Lines below starting with the line with "Ireneu de Lyon" and going on through the line with "Misticos Latinos" must be output exactly; the rest of the records must be left out.

*** Opening Source information ***

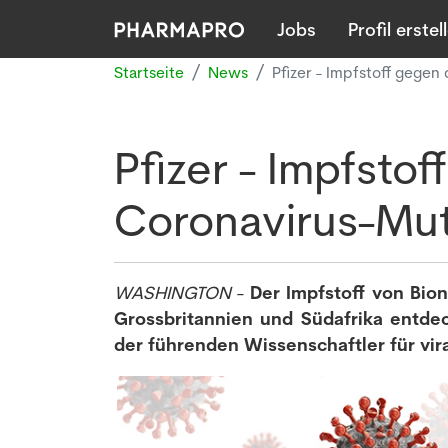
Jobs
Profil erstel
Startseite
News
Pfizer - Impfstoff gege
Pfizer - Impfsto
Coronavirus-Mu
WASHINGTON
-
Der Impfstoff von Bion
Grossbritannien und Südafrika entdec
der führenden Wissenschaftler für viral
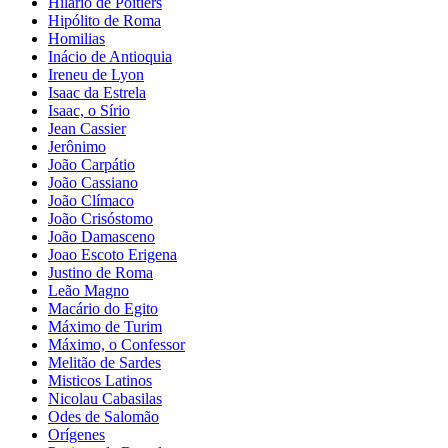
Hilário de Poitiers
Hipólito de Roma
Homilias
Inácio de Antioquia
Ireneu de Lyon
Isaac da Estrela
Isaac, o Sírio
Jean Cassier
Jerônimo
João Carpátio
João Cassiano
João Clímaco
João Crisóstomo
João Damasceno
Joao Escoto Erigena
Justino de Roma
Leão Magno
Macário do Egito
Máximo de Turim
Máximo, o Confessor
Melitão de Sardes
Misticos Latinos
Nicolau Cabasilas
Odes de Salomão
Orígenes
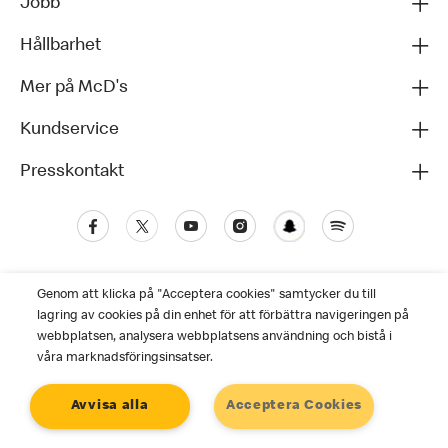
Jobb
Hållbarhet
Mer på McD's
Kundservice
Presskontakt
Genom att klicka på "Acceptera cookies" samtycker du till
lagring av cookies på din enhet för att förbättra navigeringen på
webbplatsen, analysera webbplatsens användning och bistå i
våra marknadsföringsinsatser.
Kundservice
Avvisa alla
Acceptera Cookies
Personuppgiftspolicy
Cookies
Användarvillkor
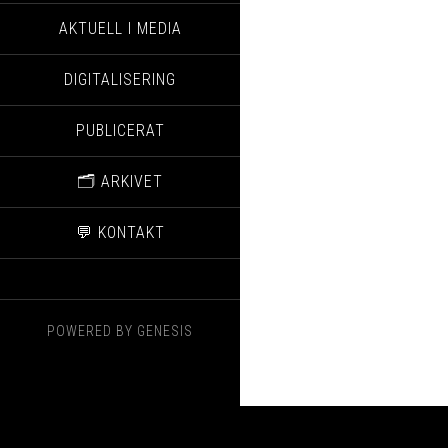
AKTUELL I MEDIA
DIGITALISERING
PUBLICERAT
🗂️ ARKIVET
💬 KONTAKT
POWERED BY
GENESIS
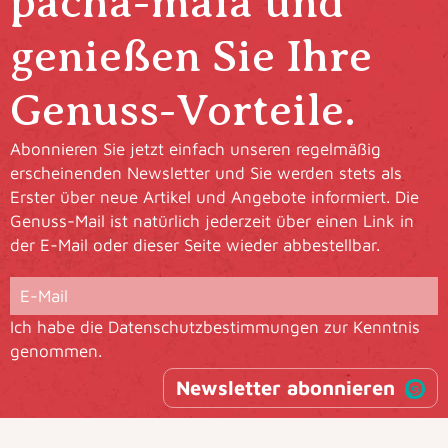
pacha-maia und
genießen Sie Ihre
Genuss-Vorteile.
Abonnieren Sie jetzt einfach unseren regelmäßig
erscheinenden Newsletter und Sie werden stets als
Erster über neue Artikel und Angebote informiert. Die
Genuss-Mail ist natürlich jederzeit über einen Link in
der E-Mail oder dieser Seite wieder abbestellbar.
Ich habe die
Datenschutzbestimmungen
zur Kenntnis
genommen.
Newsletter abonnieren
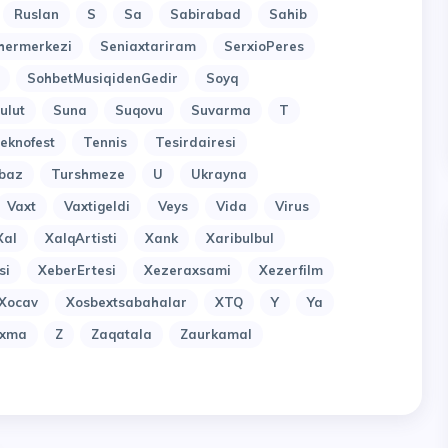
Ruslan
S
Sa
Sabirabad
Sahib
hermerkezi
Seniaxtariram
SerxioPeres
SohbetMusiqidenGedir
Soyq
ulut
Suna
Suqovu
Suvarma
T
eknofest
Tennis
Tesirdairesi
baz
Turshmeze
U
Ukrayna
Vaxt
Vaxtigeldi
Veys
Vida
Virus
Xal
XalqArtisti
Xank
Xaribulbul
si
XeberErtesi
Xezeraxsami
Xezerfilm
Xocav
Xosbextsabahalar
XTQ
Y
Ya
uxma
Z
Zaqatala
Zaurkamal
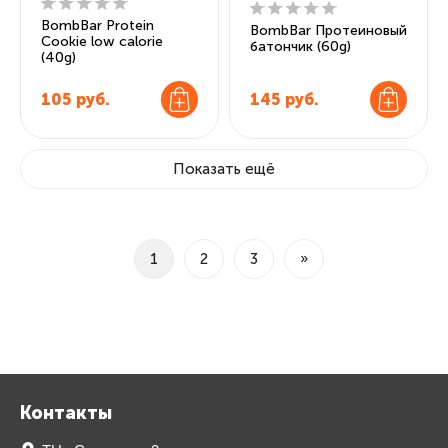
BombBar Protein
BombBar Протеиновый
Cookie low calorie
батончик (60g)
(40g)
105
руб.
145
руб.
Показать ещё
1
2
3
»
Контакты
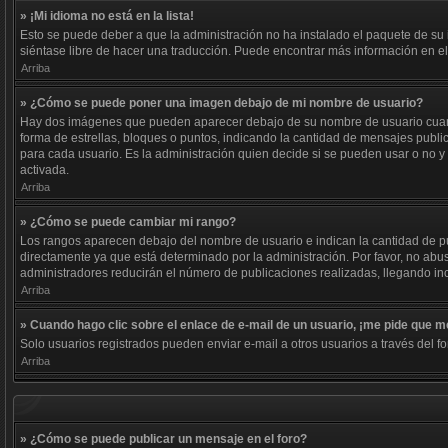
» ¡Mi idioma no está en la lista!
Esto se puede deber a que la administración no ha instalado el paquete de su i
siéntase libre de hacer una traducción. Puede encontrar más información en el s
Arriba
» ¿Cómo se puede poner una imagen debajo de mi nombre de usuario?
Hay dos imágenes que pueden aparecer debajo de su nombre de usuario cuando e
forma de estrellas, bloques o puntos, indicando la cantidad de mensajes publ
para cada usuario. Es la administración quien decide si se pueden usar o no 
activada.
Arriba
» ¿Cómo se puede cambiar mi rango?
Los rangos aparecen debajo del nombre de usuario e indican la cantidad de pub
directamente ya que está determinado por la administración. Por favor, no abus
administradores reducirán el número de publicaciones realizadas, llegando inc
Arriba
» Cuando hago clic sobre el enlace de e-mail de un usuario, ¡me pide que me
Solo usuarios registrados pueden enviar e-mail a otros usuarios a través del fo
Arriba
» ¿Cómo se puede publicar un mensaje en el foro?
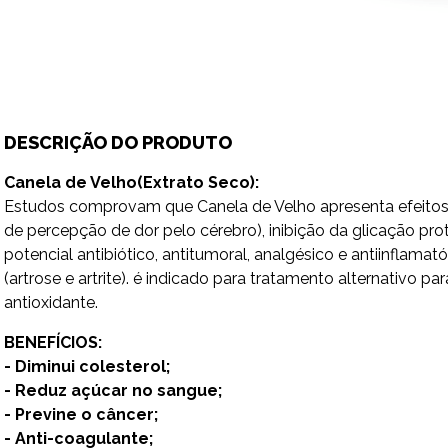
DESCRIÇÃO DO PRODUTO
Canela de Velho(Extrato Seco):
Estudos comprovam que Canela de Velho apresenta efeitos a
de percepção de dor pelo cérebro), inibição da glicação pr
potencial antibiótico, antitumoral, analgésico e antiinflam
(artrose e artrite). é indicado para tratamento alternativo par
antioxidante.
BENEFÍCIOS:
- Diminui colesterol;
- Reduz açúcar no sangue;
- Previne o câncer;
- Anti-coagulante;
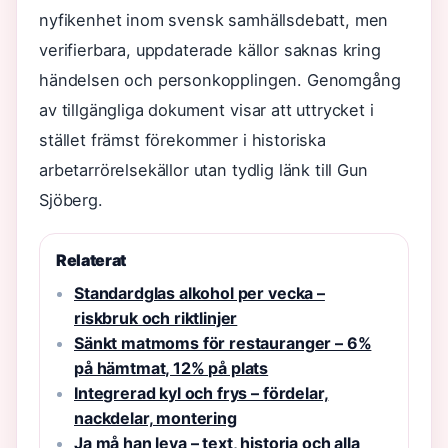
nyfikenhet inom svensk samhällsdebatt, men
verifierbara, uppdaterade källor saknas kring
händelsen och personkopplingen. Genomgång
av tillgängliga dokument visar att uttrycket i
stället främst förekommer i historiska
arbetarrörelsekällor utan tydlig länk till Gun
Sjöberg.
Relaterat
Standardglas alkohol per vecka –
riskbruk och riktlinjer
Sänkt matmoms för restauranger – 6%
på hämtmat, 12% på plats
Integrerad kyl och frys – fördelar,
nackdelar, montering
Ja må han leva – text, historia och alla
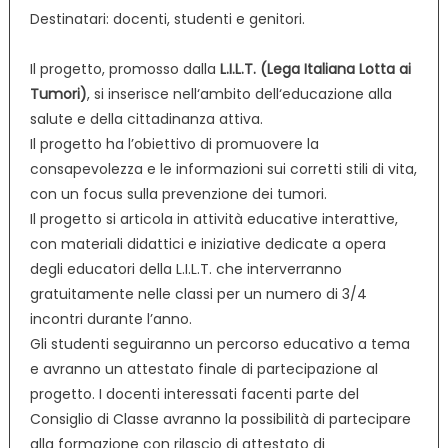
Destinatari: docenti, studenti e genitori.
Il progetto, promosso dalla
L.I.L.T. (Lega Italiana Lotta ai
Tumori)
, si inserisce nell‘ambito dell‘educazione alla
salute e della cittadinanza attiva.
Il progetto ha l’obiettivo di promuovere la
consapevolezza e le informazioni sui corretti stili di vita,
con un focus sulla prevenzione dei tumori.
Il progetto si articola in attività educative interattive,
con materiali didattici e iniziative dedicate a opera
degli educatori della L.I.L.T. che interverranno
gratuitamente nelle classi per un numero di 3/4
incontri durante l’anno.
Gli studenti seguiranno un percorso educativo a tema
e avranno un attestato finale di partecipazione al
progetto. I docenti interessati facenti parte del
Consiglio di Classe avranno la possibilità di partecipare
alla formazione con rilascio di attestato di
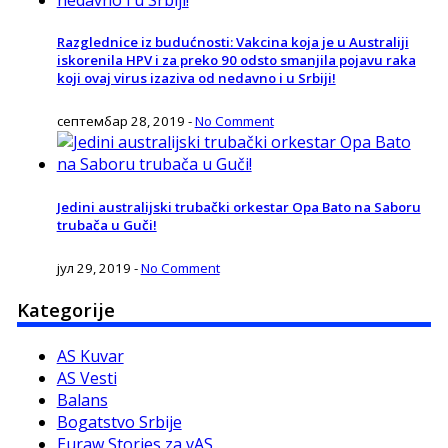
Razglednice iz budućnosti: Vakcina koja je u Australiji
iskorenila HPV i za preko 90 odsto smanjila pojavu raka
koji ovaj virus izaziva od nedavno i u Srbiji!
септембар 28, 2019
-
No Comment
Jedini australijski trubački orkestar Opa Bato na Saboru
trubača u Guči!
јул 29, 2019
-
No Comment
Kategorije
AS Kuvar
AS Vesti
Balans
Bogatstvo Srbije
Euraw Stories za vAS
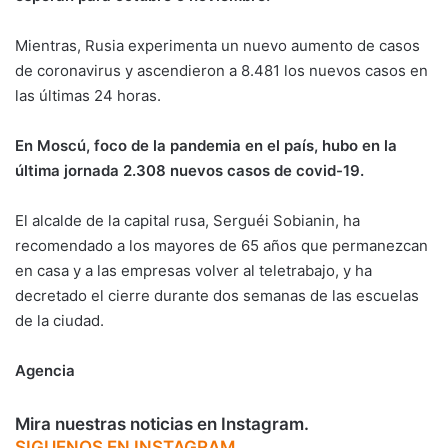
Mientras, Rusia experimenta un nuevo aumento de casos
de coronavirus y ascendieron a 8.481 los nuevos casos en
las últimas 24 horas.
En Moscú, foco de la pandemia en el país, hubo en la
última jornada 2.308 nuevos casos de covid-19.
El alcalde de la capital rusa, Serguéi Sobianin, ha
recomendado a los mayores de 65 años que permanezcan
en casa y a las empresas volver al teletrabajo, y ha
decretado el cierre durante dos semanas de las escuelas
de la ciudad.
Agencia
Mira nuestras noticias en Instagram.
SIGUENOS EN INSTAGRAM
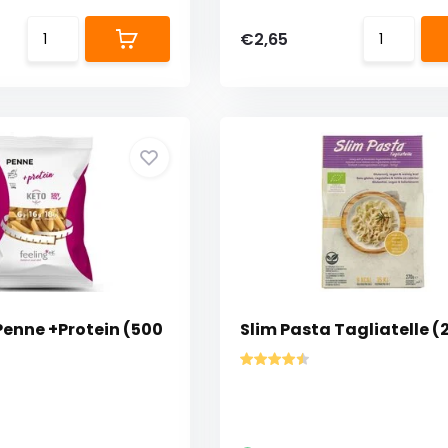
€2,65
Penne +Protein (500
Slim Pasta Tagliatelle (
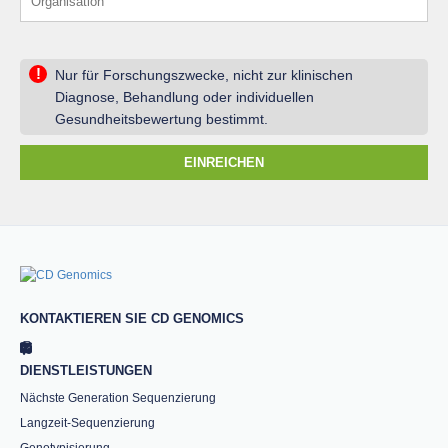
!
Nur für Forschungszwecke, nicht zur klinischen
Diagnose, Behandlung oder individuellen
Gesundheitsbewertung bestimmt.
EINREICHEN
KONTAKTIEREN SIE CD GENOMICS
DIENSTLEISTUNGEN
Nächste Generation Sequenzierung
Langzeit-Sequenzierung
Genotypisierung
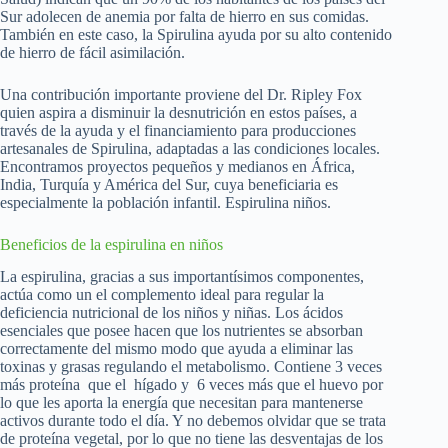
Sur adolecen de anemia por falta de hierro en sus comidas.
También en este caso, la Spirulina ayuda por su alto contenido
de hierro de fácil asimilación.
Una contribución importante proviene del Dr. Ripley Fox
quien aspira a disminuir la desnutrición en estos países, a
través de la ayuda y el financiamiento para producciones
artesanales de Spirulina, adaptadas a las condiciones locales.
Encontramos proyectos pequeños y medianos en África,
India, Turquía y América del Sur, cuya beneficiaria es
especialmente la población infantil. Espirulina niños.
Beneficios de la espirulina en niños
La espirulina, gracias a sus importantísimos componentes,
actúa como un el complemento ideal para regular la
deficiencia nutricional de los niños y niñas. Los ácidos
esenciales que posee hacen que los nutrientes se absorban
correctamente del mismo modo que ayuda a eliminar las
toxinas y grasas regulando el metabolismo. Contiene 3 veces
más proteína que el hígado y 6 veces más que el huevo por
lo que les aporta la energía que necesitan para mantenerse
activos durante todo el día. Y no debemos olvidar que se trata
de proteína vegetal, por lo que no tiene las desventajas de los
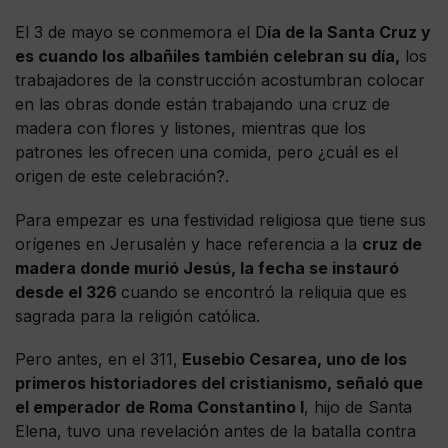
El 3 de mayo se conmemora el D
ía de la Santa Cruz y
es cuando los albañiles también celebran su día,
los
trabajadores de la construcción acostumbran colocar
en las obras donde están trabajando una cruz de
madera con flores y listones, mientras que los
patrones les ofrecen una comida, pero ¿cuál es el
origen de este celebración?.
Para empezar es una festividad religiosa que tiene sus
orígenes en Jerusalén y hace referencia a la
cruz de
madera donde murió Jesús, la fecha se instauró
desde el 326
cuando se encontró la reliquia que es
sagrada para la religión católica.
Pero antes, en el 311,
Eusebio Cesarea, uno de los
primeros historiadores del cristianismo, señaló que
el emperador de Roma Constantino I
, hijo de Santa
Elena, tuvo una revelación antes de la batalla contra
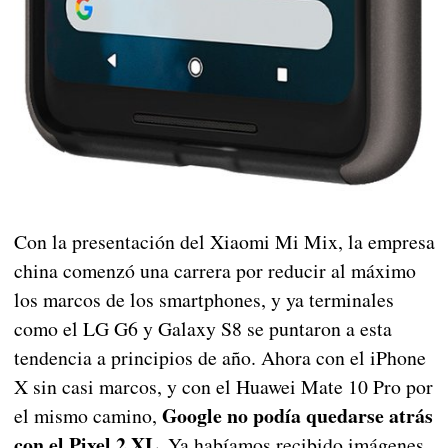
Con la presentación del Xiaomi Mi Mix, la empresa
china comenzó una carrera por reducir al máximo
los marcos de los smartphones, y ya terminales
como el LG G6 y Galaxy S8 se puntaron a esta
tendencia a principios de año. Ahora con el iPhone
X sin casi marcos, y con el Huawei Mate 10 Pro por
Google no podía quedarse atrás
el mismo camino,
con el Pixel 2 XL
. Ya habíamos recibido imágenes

*** Closing Source information ***

Your response:
Ireneu de Lyon
Isaac da Estrela
Isaac, o Sírio
Jean Cassier
Jerônimo
João Carpátio
João Cassiano
João Clímaco
João Crisóstomo
João Damasceno
Joao Escoto Erigena
Justino de Roma
Leão Magno
Macário do Egito
Máximo de Turim
Máximo, o Confessor
Melitão de Sardes
Misticos Latinos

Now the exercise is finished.